══ GIVEN DATA ══

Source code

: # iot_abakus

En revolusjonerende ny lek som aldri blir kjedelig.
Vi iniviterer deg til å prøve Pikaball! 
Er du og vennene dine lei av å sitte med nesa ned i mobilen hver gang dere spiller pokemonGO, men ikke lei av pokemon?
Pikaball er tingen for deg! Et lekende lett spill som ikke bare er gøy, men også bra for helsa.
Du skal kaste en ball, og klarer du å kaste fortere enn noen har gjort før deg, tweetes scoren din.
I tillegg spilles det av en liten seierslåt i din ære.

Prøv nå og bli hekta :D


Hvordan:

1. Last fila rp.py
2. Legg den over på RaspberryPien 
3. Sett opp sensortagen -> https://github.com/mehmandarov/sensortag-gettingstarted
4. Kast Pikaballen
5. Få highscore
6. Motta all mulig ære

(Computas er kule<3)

═══

WORK ORDER ->
Retype each of the records, word for word, with nothing added or dropped.

TASK OUTPUT ->
Source code

: # iot_abakus

En revolusjonerende ny lek som aldri blir kjedelig.
Vi iniviterer deg til å prøve Pikaball! 
Er du og vennene dine lei av å sitte med nesa ned i mobilen hver gang dere spiller pokemonGO, men ikke lei av pokemon?
Pikaball er tingen for deg! Et lekende lett spill som ikke bare er gøy, men også bra for helsa.
Du skal kaste en ball, og klarer du å kaste fortere enn noen har gjort før deg, tweetes scoren din.
I tillegg spilles det av en liten seierslåt i din ære.

Prøv nå og bli hekta :D


Hvordan:

1. Last fila rp.py
2. Legg den over på RaspberryPien 
3. Sett opp sensortagen -> https://github.com/mehmandarov/sensortag-gettingstarted
4. Kast Pikaballen
5. Få highscore
6. Motta all mulig ære

(Computas er kule<3)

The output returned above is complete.